In case I haven't offered enough provocation, I'll also respond to the opening paragraph in Clarkson's Times opinion piece, in which he names what he considers to be the "worst word in the world":

Wog. Spastic. Queer. Nigger. Dwarf. Cripple. Fatty. Gimp. Paki. Mick. Mong. Poof. Coon. Gyppo. You can’t really use these words any more and yet, strangely, it is perfectly acceptable for those in the travel and hotel industries to pepper their conversation with the word “beverage”.

But it's not just "those in the travel and hotel industries", Jer. The OED cites Caxton, Shakespeare and Boswell, among others:

1475 CAXTON Jason 52 Metes delicious and with al beuurages and drynkes sumptuous.
1611 SHAKES. Wint. T. I. ii. 346 If from me he haue wholesome Beueridge.
1791 BOSWELL Johnson (1831) I. 297 Tea..that elegant and popular beverage.

Mark Twain used this "worst word in the world" in Life on the Mississippi, writing of Burlington, Iowa:

It was a very sober city, too -- for the moment -- for a most sobering bill was pending; a bill to forbid the manufacture, exportation, importation, purchase, sale, borrowing, lending, stealing, drinking, smelling, or possession, by conquest, inheritance, intent, accident, or otherwise, in the State of Iowa, of each and every deleterious beverage known to the human race, except water.

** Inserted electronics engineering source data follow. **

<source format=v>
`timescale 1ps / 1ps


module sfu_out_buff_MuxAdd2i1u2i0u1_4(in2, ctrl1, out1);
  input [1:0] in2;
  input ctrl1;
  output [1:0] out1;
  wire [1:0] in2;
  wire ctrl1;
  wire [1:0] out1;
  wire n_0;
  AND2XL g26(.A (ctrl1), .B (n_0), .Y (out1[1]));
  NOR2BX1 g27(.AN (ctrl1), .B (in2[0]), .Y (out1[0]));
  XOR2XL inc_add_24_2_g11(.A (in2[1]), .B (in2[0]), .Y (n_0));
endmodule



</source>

And Thomas Jefferson used it too, writing about beer in a letter that

I wish to see this beverage become common instead of the whisky which kills one-third of our citizens, and ruins their families.

Charles Dickens tells us that

Mr. Pickwick could not resist so tempting an opportunity of studying human nature. He suffered himself to be led to the table, where, after having been introduced to the company in due form, he was accommodated with a seat near the chairman and called for a glass of his favourite beverage.

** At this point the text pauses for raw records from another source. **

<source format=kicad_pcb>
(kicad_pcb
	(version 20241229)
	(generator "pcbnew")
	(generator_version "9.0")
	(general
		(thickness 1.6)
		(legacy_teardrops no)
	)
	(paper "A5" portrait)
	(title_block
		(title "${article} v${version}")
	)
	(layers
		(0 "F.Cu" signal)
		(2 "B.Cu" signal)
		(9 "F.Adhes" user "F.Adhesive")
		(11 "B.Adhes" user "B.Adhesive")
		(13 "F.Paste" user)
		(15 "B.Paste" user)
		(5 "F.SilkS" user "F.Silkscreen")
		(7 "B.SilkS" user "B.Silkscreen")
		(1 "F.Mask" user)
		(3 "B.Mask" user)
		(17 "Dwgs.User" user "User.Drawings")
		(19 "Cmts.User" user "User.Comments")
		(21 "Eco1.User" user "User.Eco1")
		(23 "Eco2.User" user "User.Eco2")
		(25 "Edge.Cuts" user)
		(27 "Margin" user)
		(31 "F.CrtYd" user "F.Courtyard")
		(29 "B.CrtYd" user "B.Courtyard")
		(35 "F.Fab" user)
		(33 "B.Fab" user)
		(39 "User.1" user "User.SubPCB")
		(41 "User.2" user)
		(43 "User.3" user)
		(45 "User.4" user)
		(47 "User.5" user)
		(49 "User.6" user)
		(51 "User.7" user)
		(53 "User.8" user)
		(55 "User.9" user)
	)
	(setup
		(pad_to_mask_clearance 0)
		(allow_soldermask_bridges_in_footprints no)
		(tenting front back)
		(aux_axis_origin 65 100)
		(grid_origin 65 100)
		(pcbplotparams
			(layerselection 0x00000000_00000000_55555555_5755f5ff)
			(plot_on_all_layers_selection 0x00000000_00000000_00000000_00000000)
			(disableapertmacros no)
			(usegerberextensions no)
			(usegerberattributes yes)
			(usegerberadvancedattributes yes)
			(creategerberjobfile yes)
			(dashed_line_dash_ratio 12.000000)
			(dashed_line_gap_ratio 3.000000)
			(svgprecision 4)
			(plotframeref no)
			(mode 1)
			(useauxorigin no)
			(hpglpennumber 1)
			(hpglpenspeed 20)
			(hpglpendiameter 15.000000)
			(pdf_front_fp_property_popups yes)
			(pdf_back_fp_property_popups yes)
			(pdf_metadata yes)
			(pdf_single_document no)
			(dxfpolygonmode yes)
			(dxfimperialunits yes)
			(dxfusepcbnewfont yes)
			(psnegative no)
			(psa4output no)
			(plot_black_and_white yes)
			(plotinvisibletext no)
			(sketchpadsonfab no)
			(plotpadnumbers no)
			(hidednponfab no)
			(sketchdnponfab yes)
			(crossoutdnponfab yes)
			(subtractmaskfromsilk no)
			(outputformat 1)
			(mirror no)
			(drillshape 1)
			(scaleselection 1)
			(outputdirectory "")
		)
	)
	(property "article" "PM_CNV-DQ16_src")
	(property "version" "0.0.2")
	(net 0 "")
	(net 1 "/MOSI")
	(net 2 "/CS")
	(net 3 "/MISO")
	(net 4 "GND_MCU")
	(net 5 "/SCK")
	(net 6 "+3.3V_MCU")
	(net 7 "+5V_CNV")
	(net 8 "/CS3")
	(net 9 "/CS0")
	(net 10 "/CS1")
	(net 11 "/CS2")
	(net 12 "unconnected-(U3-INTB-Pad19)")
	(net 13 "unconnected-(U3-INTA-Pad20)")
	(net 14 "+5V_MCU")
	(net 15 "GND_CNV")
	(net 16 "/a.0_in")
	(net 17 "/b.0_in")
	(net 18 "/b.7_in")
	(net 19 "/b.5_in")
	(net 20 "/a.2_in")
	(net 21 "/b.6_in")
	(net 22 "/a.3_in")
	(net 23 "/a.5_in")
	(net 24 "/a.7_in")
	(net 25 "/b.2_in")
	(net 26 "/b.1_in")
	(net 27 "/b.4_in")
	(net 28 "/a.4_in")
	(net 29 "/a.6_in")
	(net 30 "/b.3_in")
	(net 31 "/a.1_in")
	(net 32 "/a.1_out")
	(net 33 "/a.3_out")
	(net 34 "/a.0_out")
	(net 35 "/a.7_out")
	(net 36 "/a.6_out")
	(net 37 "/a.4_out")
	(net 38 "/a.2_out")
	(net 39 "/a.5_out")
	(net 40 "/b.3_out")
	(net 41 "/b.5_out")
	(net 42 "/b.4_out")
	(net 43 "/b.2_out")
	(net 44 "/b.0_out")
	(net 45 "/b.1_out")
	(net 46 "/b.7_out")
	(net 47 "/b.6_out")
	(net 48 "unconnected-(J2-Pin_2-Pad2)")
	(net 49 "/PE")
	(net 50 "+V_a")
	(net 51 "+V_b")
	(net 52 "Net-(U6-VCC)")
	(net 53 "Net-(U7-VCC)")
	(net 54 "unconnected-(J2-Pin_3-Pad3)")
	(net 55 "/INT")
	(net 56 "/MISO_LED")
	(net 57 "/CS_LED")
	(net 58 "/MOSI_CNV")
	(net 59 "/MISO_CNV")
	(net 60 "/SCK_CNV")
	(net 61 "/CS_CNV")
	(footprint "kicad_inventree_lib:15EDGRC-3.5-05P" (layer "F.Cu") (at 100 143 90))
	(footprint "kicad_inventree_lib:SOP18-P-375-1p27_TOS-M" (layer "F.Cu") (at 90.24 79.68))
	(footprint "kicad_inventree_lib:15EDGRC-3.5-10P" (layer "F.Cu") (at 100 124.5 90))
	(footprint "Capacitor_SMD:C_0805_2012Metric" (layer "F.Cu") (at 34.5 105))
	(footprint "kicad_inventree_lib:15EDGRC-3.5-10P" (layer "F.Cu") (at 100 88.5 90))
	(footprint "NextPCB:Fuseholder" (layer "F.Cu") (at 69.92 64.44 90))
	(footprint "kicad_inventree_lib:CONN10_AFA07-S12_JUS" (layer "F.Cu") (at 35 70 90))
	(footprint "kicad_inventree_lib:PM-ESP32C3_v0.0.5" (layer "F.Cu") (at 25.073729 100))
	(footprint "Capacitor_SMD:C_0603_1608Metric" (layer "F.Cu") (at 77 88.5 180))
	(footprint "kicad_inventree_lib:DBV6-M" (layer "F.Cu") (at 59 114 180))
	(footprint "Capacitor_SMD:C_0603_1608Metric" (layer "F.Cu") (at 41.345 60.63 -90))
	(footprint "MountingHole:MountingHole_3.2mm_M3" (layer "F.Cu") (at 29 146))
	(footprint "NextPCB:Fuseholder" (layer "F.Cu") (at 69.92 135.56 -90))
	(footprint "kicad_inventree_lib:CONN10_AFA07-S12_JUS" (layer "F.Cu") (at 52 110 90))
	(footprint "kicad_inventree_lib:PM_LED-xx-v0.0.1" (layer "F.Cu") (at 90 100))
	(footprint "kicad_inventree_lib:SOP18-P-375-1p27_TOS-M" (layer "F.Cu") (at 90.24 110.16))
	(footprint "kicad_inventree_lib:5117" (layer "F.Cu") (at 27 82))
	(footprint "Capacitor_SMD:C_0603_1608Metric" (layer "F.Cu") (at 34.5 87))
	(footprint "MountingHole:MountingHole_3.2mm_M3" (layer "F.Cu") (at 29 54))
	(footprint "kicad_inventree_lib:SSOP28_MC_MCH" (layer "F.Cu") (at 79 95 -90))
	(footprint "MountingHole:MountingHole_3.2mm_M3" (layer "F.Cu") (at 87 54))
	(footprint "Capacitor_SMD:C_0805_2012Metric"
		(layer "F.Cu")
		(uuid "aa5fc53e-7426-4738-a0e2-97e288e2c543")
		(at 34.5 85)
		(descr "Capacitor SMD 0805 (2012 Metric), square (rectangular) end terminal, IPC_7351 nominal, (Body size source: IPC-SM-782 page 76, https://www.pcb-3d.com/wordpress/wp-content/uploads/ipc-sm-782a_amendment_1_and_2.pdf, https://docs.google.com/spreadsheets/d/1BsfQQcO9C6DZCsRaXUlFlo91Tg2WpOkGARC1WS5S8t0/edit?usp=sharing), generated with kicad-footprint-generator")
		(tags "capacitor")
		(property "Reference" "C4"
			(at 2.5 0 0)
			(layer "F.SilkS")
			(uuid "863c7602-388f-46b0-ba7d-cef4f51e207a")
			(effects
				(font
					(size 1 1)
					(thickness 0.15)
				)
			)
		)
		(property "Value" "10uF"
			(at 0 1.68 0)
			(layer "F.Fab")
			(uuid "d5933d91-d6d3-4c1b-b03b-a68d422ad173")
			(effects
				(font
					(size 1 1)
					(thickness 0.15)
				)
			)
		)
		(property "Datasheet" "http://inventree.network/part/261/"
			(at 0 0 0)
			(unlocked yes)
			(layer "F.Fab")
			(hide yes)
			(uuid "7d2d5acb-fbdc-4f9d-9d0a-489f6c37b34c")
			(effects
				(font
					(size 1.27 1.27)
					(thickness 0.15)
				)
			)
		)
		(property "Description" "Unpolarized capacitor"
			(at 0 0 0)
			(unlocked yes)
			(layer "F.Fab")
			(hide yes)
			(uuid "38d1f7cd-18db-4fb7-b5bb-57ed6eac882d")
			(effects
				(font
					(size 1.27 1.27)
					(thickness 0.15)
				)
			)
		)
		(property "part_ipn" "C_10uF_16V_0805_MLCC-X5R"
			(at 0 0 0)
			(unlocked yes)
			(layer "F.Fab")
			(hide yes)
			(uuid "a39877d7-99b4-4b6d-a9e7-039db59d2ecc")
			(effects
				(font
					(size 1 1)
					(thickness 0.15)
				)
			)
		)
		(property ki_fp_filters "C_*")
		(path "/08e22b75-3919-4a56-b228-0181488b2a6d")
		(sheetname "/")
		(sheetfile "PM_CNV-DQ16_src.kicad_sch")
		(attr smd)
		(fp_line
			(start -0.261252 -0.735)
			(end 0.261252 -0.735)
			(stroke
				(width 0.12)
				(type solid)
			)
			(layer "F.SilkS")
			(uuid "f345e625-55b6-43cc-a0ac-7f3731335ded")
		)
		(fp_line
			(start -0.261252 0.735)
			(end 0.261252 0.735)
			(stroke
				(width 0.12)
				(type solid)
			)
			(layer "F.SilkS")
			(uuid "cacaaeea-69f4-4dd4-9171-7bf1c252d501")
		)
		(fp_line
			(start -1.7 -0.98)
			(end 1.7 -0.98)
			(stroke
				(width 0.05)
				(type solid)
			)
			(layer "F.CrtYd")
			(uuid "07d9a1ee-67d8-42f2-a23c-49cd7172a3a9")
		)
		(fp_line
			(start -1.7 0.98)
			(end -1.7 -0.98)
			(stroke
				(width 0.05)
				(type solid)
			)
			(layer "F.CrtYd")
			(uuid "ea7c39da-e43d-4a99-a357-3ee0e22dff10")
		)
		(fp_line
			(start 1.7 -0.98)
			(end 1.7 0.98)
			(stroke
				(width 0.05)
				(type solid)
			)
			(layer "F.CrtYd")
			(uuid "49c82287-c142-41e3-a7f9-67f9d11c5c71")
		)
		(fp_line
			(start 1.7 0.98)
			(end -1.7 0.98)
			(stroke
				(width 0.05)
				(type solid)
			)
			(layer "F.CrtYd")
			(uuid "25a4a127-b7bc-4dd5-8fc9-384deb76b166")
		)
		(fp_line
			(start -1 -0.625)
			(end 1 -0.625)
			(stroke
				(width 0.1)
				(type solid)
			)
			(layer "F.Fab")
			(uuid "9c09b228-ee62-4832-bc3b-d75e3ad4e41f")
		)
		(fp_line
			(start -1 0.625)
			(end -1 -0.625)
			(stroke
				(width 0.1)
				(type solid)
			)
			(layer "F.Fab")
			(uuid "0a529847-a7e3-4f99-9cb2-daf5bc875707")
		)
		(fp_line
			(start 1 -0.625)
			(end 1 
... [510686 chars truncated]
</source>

Walt Whitman, in a prose piece, modified the Worst Word with the same adjective:

We took our seats round the same clean, white table, and received our favorite beverage in the same bright tankards.

Charlotte Bronte has Jane Eyre exclaim

How fragrant was the steam of the beverage, and the scent of the toast!

A search on LION turns up more than 350 poetic examples, including some from John Dryden:

Assisted by a Friend one Moonless Night,
This Palamon from Prison took his Flight:
A pleasant Beverage he prepar'd before
Of Wine and Honey mix'd, with added Store
Of Opium ...

William Wordsworth:

Yet more,---round many a Convent's blazing fire
Unhallowed threads of revelry are spun;
There Venus sits disguisèd like a Nun,---
While Bacchus, clothed in semblance of a Friar,
Pours out his choicest beverage high and higher
Sparkling, until it cannot choose but run
Over the bowl, whose silver lip hath won
An instant kiss of masterful desire---
To stay the precious waste.

and again:

But still, to a bosom susceptibly placid,
The anguish of love will but heighten the joy;
As the bev'rage uniting a sweet with an acid,
Is grateful, when nectar untempered would cloy.

John Keats:

Hence Burgundy, Claret, and Port,
Away with old Hock and Madeira,
Too earthly ye are for my sport;
There's a beverage brighter and clearer.

Robert Browning:

Thomas stands abashed,
Sips silent some such beverage as this ...

and again

I did not call him fool, and vex my friend,
But quietly allowed experiment,
Encouraged him to spice his drink, and now
Grate lignum vitæ, now bruise so-called grains
Of Paradise, and pour now, for perfume,
Distilment rare, the rose of Jericho,
Holy-thorn, passion-flower, and what know I?
Till beverage obtained the fancied smack.

So, Jeremy, after a frank exchange of views in the reception area at Language Log Plaza, we'll invite yourself to retire to the cafe, where we look forward to offering yourself a generous sample of additional quotations, along with a tankard or two of your favorite beverage. You might even get that fancied smack, if you insist on it.